Sheppard bent over to retrieve Reboot's gun. In the same stroke, he picked up the charm necklace as well. "That's me, all right. Kids don't run wild on my watch."
"Well, there's the irony. I can warp the universe and travel tangibly through space and time, but to have your unconditional trust… I guess some things really are impossible, daddy."
Sheppard looked at the charms dangling from the silver chain and his cocky self-sure expression flattened to neutral. Sheppard's blue eyes fixated on the baubles. One-handed, he fingered each item, turning the pendants and lockets and wedges against the glow of the Stargate.
Reboot folded his arms and watched Sheppard study the necklace. "I've carried that thing around my whole life so I would never forget any of you. But now that I've seen you all, I don't need it anymore." The rims of his eyes turned a reddish tinge. Moisture twinkled on his lashes.
A long moment passed where no one spoke. The liquid hum of the Stargate reverberated in the air. The clink-clink of jewelry jingled in Sheppard's hand.
The colonel lowered the barrel of his gun. He turned to the squad of marines. Stand down!" Sheppard ordered. "Let him go."
"Sir?" Ronon stepped out of the firing line, away from the marines, and his long rawhide coat swayed behind his legs. His gun arm stayed up pointed at Reboot's back.
"I said, let him go if he wants to."
Ronon glowered darkly but lowered his gun to point at the floor.
"Thanks, daddy." Reboot sniffed and hurriedly wiped his nose with the back of his hand. Then he smoothly stepped toward the threshold of the Stargate but paused before going through. "I guess you've figured out who my mother is?"
"Yeah."
"But it doesn't matter now. It never happened. It won't happen. The future will be different. The rest is up to you."

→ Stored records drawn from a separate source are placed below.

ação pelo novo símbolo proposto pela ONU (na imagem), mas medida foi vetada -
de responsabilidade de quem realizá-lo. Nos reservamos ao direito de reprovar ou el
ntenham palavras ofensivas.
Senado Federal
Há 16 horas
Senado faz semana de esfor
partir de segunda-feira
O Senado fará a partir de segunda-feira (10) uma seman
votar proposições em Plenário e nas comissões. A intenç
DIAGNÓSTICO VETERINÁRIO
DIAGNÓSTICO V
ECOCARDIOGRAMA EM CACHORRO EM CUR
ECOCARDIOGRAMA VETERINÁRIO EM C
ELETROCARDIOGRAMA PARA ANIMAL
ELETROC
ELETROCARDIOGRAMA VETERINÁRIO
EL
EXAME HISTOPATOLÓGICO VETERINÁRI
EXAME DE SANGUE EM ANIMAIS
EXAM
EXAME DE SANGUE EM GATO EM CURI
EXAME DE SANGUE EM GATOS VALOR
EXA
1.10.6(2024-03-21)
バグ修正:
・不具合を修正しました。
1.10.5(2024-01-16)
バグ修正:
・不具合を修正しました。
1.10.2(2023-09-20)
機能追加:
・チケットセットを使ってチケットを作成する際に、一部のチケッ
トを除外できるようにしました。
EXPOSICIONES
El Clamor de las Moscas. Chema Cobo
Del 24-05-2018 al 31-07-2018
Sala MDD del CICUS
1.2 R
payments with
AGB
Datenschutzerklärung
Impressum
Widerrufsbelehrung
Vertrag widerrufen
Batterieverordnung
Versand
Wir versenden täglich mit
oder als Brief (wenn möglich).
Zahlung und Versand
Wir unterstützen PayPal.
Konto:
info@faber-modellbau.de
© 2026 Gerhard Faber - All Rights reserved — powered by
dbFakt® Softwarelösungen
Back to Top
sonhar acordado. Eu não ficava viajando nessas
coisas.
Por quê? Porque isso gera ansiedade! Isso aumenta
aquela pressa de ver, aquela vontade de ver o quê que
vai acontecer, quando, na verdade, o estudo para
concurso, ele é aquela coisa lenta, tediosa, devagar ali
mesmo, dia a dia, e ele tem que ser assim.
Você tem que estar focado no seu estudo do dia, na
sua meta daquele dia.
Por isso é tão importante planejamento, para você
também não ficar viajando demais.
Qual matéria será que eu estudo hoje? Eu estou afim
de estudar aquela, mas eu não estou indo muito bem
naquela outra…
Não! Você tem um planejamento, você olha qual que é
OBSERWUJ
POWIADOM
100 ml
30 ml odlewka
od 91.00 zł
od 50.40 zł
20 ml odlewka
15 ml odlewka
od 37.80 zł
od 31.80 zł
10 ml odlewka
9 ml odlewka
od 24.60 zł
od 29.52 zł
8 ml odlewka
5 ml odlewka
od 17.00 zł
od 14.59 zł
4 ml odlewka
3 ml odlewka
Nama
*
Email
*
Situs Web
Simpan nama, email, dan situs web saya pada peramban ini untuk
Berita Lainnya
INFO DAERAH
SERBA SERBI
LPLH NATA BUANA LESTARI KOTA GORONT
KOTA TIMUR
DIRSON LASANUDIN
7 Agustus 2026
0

"Thanks." Sheppard nervously scrubbed the back of his own neck and gave a wry smile. "You know, you don't have to leave so soon."
"Yes, I do." Reboot clapped him across the shoulder. "I'm going to do what I'm best at: hide… lie… and blow things up."
"See ya on the other side someday," Sheppard said.
"Maybe."
Then Reboot dove into the shimmering pool of blue. A faint sound like a splash sucked him into the glow that rippled to receive him. The Stargate held its light for a second or two, then with a loud hiss, it went blank.
Zelenka strode across the room and came to Sheppard's side. "What is it?"
Teyla reached the colonel, one step behind the doctor. Her gentle hands pried the charm necklace from Sheppard's numb fingers. One by one, she held the baubles up to the ambient amber light.
A tarnished P-90 shell casing engraved with a date thirteen years in the future….A bronze sunburst pendant made in the style of Teyla's village artistry… Brown ceramic beads from the neckband that Ronon always wore… A chunk of green-backed computer circuit board charred at the edges… Military dog tags with John Sheppard's name, Air Force serial number, and still the rank of Major… Finally, a locket with an inscription of alphabet letters but not in English.
"I can't read this," Teyla said.
Zelenka took the locket onto his palm and read aloud a phrase in Czech. He paused and gulped with difficulty. "It says, 'To my beloved daughter, Mary Verushka, my miracle.' Oh my god, it was me? I was destined to be the mother?"
"Apparently so," Sheppard whispered, avoiding eye contact with the doctor.
"But that's impossible. I don't even like kids!"